听闻陈平这两问,刘盈也终于是笃定了自己的猜测。
——老爹刘邦,确实是打算让自己全权处理此番,关中粮价暴涨的事。
并且是以刘盈为主,而非往常那般,萧何负责具体事宜,刘盈挂个‘名誉董事’的名头。
至于派陈平回来,问刘盈的具体措施,倒也谈不上不信任。
正所谓:治大国,如烹小鲜。
再怎么说,刘盈这个监国太子,也还只是个半大小子。
就算刘盈拿出了一个看上去非常不错的方案,作为汉室真正的掌控者,刘邦也必须问一问详细方案、具体措施。
只不过,刘盈还是有些想不明白:老爹究竟是受了什么刺激,才一改出征前,梦呓都不忘嘟囔着的‘易储废后’一事······
“家上?”
正思虑间,陈平稍待迟疑的一声轻唤,终于是将刘盈的心绪,从十万八千里外拉回眼前。
略有些尴尬的僵笑一声,又稍一沉吟,刘盈便也索性将心中疑虑放在一旁,将自己的盘算,尽数摆在了陈平面前。
“关中粮价鼎沸一事,乃自去岁秋收前后,就已显先兆。”
“——前岁,即汉九年,时值秋收前后,关中米价,大体为千六百钱一石上下;”
“去岁秋收前后,父皇出征在即,关中米价,则为千八百钱一石。”
“前岁千六百、去岁千八百,面似相差无多。”
“又前岁,关中风调雨顺,关东无有战事;去岁则陈豨即乱代、赵,又关中农获不丰,米价稍贵,亦情有可原。”
说到这里,刘盈便悄然将话头一转,面容之上,也稍带上了些许沉凝。
“去岁秋九月,父皇率军出征,以讨陈豨不臣;大军在外,月耗粮草近百万石。”
“又孤得父皇临出征之时,以关中水利整修事相托,便发少府官奴,及功侯贵戚、朝臣百官家中之私奴,另以‘石砖铺渠’之名,得自来修渠之关中民壮数以万。”
“父皇征战于外、孤修渠于内,朝堂粮草之耗颇具;至岁首十月,关中粮价之涨幅,便已尽显怪异······”
说着,刘盈不由自嘲一笑:“彼时,孤还不以为意,只当去岁关中粮产不丰,方有粮价之异沸。”
“至冬十一月中下旬,修渠事暂罢,孤得归长安,偶闻建成侯言:凛冬将至,市集萧瑟之际,长安米价,竟已至二千五百钱每石,更日涨五十钱每石!”
语带沉重的说着,便见刘盈悠然长叹一口气,面容之上,却不见丝毫轻松之色。
“父皇大军在外,关东战事未修,关中粮价事,乃关乎社稷存亡之要害!”
“闻知粮价之异沸,孤不敢擅言于朝堂诸公,只遣建成侯日日往东、西二市,以查粮价之涨跌。”
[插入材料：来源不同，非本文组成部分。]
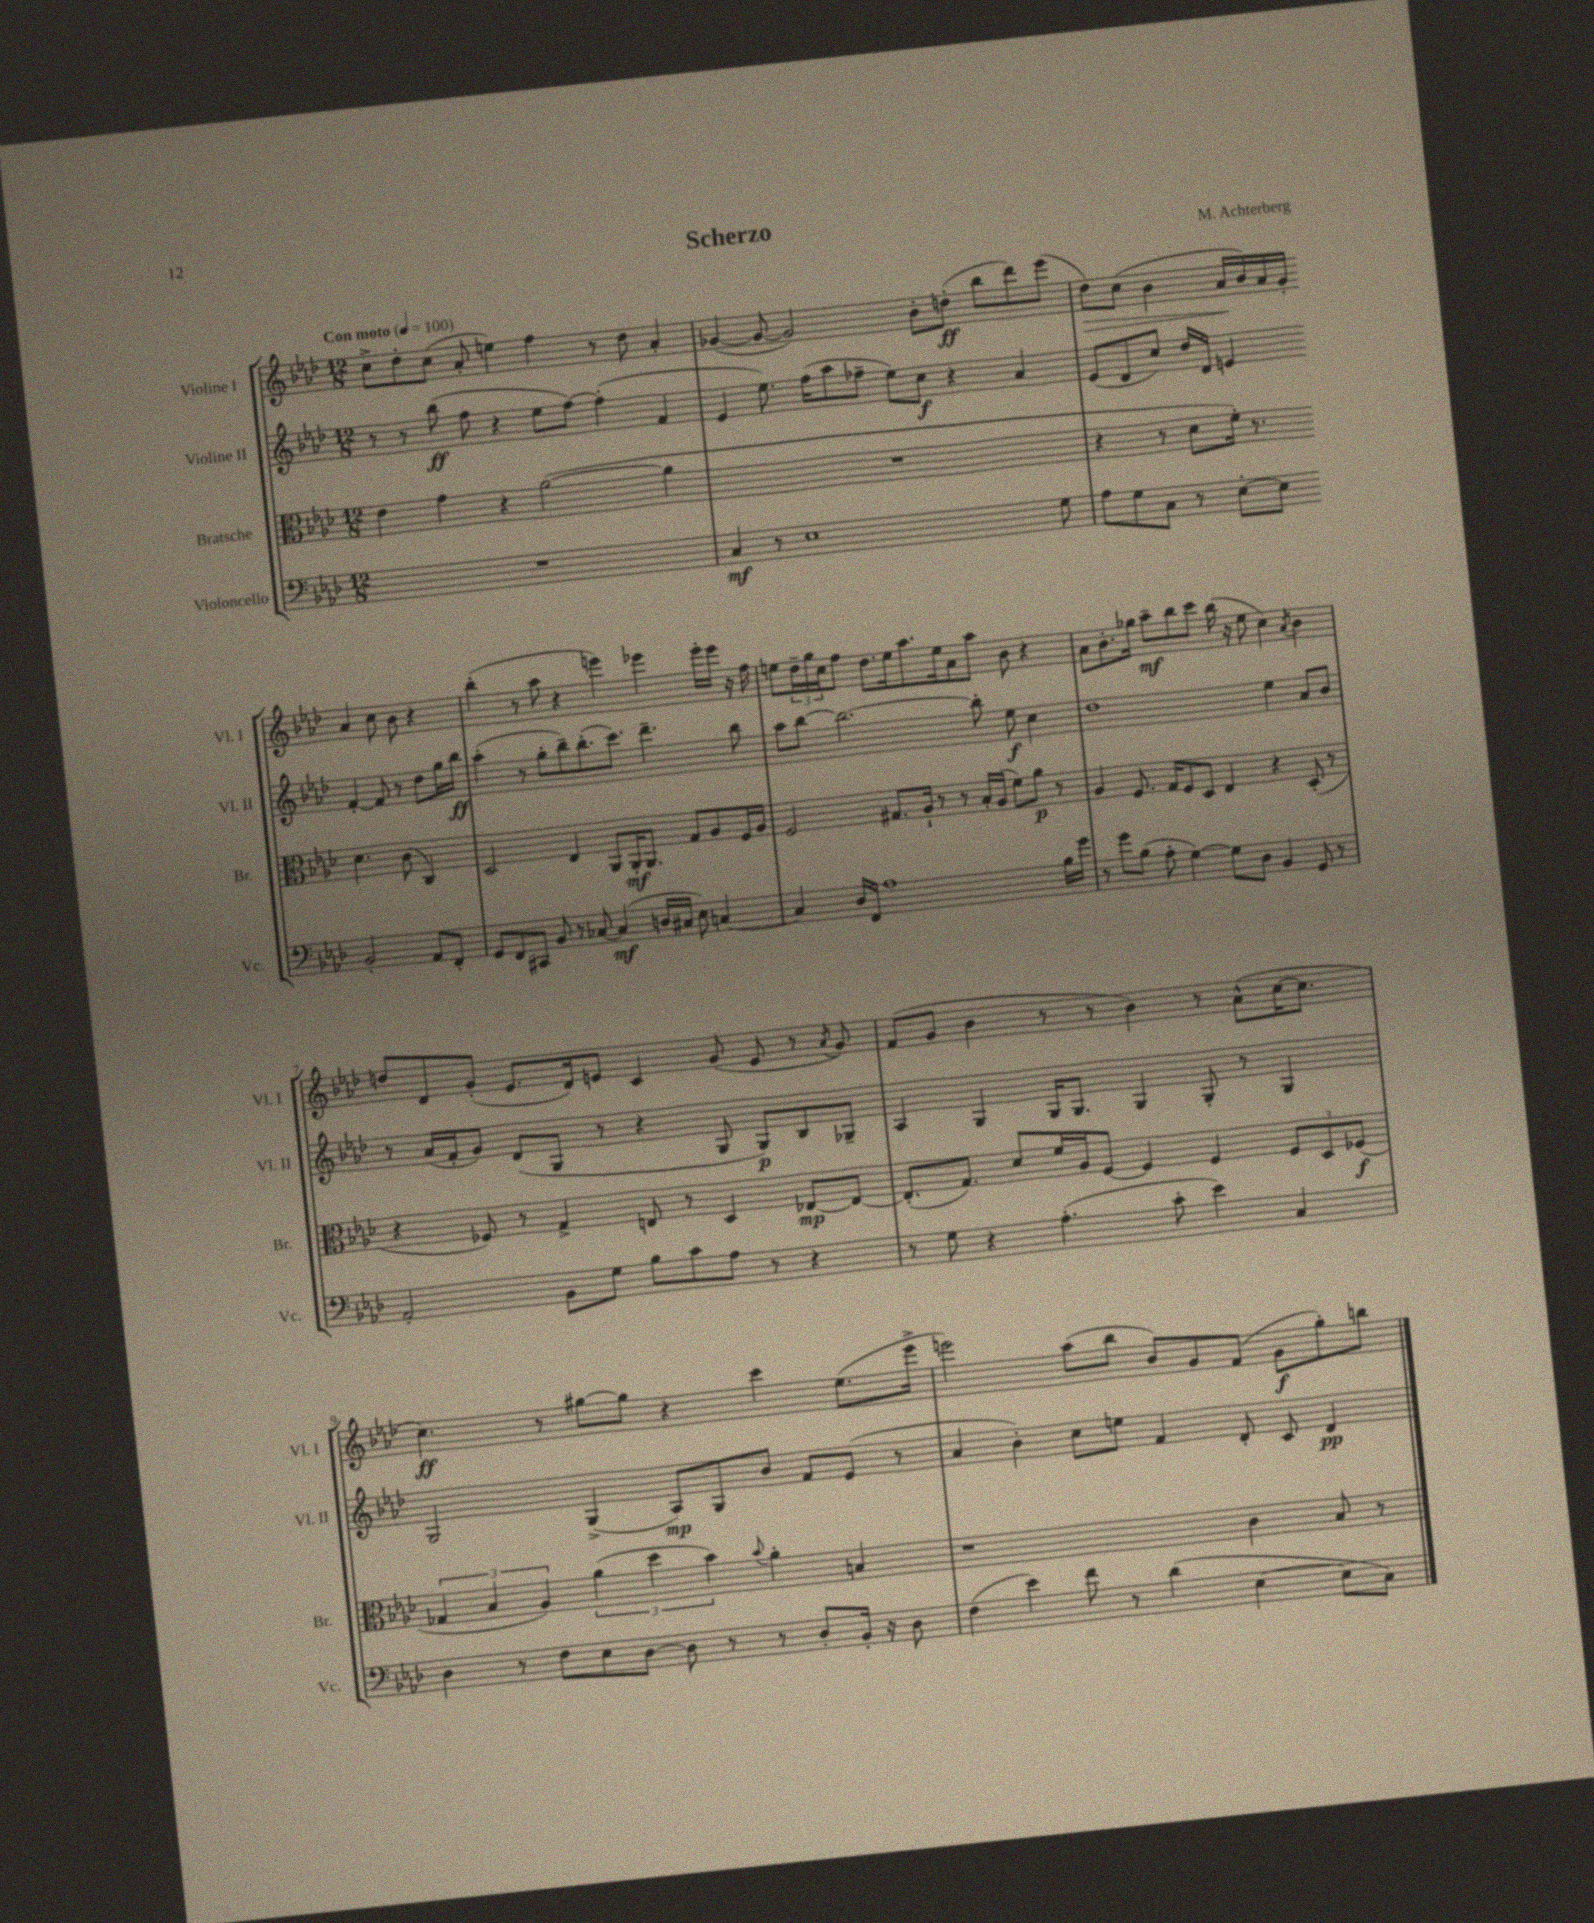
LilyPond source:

\header { title = "Scherzo" composer = "M. Achterberg" }
<<
\new StaffGroup <<
\new Staff = "s0" \with { instrumentName = "Violine I" shortInstrumentName = "Vl. I" } {
    \clef treble \key aes \major \numericTimeSignature \time 12/8 \tempo "Con moto" 4 = 100
    c''8-> des''8-. c''8( aes'8-. e''4) f''4 r8 des''8 aes'4-. |
    ges'4~( ges'8~ ges'2) bes'8-. d''8-.\ff( bes''8 des'''8) ees'''8( |
    des''8\>) c''8( bes'4 aes'16\! bes'16) aes'16 g'16-. aes'4 c''8 bes'8 r4 |
    bes''4-.( r8 aes''8 r4 e'''4) ees'''4 ees'''16-. ees'''16 r16 f''16 |
    e''8 \tuplet 3/2 { des''16-- g''16 c''16 } f''8 des''8. e''16 aes''8. e''16 aes'8 aes''8 bes'8 r4 |
    aes'8 bes'8.-. ges''16 aes''8--\mf bes''8 c'''8 bes''16( r16 ees''8 c''4) \acciaccatura { aes'8 } bes'4 |
    d''8 des'8 g'8-.( ees'8. des'16) e'8 c'4 g'8( e'8 r8 \acciaccatura { aes'8 } g'8) |
    f'8( g'8 bes'4 r8 r8 bes'4) r8 aes'8-^( c''16~ c''8. |
    c''4.\ff) r8 gis''8~ gis''8 r4 c'''4 ees''8.( ees'''16-> |
    e'''2) aes''8( bes''8 bes'8) g'8 f'8( g'8\f g''8-.) b''8 \bar "|." |
}
\new Staff = "s1" \with { instrumentName = "Violine II" shortInstrumentName = "Vl. II" } {
    \clef treble \key aes \major \numericTimeSignature \time 12/8
    r8 r8 bes''8\ff( f''8 r4 ees''8 f''8~) f''4-.( f'4 |
    ees'4 ees''8.) f''16( aes''8 fes''8-- ees''8) c''8\f r4 aes'4 |
    ees'8( des'8 c''8) des''16 des'16 e'4 f'4~-. f'8 r8 des''8 g''16 bes''16\ff |
    aes''4-.( r8 g''8-. bes''8--) bes''8.-.( c'''8.) des'''4.-- bes''8 |
    aes''8 bes''8~ bes''2.~ bes''8-. ees''8\f c''4 |
    des''1 ees''4 aes'8 bes'8 |
    r8 aes'16( f'16-. g'8) des'8( g8 r8 r4 g8 g8\p) bes8 ges8-- |
    aes4 g4 g16 g8. g4 g8-. r8 g4 |
    g2 g4->( aes8\mp) g8 bes'8 f'8 ees'8( r8 |
    aes'4 bes'4-.) c''8 e''8 f'4 des'8-. c'8 des'4\pp \bar "|." |
}
\new Staff = "s2" \with { instrumentName = "Bratsche" shortInstrumentName = "Br." } {
    \clef alto \key aes \major \numericTimeSignature \time 12/8
    ees'4 g'4 r4 aes'2~( aes'4 |
    R1. |
    r4 r8 des'8 f'16-.) r8. des'4. c'8( c4) |
    des2 ees4 aes,8 aes,16-.\mf aes,8. g8 aes8 f16 aes16 |
    f2 gis8. aes16-! r8 r8 bes16-. aes16( f'8) aes'8\p r8 |
    aes4 f8. g16 f8 des8 ees4 r4 des8-.( r8 |
    r4 fes8) r8 g4-> e8 r8 des4 ees8~\mp ees8~ |
    ees8.-.( g8.) des'8 f'16 aes16 f8~ f4 f4 \tuplet 3/2 { f8 des8 fes8\f( } |
    \tuplet 3/2 { ges4 bes4 aes4) } \tuplet 3/2 { aes'4( des''4 bes'4) } \appoggiatura { bes'8 } aes'4-. b4 |
    r1 c'4 bes8 r8 \bar "|." |
}
\new Staff = "s3" \with { instrumentName = "Violoncello" shortInstrumentName = "Vc." } {
    \clef bass \key aes \major \numericTimeSignature \time 12/8
    R1. |
    c4\mf r8 ees1 g8 |
    aes8 g8 c8 r8 ees8~-. ees8 bes,2-. aes,8 f,8-. |
    g,8 f,8 cis,8 bes,8 r8 ces8~ ces4\mf( d16 cis16 ees8) c4~ |
    c4 des16 f,16 aes1 bes16 g'16 |
    r8 g'8 bes8( aes8-. g4~) g8 des8 bes,4 g,8 r8 |
    aes,2-. bes,8 g8 bes8 c'8 aes8 r8 r4 |
    r8 g8 r4 aes4.-.( c'8-. ees'4) c4 |
    des4 r8 f8 ees8 des8~ des8 r8 r8 des8-. bes,16-. r16 des8 |
    f4( ees'4) f'8 r8 des'4( ees4~ ees8 c8) \bar "|." |
}
>>
>>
“如此至春正月末,长安粮价,已至石四千钱之地;一俟开春雪化,民出而买粮,关中,便当立乱······”
摇头叹息的道出此语,便见刘盈强自一笑,望向陈平的同时,不忘略有些尴尬的摸了摸侧肋。
“为平粮价之隐患,孤便欲自长陵田氏入手。”
“遇刺一事,便乃孤往会田何田子庄,归途之上,沿经长陵田氏之宅······”
听着刘盈以略带些尴尬的语调,将天子刘邦率军出征之后,发生在关中的事娓娓道来,陈平也是不由长叹一口气,面带唏嘘的摇了摇头。
“曾几何时,长陵田氏,亦乃民闻天下之王族贵胄。”
“怎想不过十载,往昔之田齐王族,竟以沦落为商贾末业之户,更胆大妄为,意欲屯粮居奇,而乱吾汉之国本······”
“唉~”
见陈平满是感怀的发出一声长叹,一旁的萧何也是符合着一叹气,顺着刘盈的话头接了下去。